> **Task directions**: What lines of the data below hold the string "Last"? Copy each one.

> **Data for this exercise**:
***
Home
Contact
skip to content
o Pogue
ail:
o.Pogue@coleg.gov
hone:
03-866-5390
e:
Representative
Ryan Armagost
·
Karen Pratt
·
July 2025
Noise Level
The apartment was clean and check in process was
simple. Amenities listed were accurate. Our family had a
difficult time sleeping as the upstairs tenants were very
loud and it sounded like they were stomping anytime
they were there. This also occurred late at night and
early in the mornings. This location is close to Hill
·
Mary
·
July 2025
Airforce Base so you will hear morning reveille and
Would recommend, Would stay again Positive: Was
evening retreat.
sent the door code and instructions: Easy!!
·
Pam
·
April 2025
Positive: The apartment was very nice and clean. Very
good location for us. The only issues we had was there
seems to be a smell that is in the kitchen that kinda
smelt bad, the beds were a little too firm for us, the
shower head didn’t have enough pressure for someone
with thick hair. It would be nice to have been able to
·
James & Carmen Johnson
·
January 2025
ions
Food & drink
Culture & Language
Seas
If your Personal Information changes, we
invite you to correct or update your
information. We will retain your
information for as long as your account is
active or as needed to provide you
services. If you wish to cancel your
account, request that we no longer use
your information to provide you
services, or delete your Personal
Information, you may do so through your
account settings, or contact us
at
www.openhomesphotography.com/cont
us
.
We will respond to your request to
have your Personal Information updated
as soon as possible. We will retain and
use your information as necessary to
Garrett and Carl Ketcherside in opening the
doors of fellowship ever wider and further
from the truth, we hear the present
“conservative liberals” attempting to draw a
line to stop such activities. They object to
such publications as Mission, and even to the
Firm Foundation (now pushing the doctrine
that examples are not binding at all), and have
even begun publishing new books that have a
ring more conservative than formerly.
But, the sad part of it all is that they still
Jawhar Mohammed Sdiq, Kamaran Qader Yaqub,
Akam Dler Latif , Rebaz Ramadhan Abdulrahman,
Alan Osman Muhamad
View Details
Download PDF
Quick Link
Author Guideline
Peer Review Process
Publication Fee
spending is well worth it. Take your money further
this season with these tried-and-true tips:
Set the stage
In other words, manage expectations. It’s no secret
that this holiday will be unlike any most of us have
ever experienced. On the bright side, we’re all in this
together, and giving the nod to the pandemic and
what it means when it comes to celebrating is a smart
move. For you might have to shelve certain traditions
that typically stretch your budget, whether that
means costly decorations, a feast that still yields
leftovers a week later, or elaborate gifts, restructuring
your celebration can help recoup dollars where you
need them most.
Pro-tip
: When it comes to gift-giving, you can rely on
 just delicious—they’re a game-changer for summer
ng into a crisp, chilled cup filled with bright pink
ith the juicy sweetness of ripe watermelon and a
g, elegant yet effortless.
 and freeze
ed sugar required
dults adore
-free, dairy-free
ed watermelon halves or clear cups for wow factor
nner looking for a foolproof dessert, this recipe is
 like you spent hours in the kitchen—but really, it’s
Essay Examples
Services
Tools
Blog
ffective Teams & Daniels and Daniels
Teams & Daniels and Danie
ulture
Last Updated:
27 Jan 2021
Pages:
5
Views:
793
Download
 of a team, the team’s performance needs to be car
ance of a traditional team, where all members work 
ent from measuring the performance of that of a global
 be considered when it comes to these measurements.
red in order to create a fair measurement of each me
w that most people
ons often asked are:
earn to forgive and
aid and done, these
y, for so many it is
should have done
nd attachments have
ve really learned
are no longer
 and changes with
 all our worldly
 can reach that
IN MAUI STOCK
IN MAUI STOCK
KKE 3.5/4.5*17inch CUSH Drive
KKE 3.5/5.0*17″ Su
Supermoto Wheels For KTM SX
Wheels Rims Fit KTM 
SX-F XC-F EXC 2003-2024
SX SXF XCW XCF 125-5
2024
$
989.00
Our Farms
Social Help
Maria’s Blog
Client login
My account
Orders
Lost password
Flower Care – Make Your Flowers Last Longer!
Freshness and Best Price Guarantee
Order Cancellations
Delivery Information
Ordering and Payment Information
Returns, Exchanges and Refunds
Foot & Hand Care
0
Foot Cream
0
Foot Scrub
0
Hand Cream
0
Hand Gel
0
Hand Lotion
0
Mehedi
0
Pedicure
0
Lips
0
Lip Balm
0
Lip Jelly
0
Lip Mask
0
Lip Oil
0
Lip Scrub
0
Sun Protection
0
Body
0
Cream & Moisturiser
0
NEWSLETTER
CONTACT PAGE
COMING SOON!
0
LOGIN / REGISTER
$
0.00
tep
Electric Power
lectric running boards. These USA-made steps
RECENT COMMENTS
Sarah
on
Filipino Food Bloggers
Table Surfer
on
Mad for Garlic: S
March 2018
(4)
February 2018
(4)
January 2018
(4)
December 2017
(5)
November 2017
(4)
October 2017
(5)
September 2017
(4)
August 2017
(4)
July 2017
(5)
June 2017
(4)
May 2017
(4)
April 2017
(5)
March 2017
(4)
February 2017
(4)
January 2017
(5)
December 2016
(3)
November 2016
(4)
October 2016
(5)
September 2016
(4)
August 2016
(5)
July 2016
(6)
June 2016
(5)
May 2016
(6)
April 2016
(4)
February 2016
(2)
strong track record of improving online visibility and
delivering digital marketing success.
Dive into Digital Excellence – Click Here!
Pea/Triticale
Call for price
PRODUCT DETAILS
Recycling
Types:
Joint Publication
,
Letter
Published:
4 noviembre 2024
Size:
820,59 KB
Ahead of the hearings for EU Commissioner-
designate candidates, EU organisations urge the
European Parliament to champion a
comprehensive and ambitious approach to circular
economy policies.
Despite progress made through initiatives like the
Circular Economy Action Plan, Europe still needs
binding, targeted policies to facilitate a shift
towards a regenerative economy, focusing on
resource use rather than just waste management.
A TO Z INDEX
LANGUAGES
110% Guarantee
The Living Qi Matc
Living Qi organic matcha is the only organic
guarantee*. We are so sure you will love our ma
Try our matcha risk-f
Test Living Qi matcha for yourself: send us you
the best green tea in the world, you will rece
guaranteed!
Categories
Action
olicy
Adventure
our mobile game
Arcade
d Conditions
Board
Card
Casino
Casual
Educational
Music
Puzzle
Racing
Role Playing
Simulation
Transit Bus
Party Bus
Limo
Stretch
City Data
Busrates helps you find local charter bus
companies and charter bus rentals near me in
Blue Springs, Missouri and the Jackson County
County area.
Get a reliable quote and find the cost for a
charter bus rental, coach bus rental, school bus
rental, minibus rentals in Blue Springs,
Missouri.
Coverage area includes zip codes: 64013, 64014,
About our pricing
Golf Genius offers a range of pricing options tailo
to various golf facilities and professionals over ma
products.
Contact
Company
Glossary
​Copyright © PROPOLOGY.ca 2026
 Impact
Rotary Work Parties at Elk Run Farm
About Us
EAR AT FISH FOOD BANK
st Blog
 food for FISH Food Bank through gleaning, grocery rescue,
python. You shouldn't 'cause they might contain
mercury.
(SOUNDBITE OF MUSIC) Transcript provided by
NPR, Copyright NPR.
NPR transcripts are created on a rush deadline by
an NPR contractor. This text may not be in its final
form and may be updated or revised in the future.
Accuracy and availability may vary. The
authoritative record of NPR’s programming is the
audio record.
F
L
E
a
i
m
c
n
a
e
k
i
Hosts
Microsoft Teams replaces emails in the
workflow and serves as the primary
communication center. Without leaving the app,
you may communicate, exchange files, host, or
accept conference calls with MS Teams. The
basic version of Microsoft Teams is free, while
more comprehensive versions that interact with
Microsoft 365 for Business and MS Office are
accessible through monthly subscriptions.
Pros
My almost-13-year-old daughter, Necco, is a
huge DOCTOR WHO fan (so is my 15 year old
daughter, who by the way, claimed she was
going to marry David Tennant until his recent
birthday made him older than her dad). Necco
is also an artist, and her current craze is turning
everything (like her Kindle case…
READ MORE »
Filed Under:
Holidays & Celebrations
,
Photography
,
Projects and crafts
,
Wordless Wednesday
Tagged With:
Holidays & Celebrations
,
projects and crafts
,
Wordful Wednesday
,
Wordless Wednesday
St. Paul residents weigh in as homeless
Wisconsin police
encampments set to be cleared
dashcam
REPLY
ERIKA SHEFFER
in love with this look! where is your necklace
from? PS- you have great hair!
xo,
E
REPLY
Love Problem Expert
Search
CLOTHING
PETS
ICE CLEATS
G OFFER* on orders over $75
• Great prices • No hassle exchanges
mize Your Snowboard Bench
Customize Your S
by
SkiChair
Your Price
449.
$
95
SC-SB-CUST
***
> **Answer to this problem**:
Last Updated:
Flower Care – Make Your Flowers Last Longer!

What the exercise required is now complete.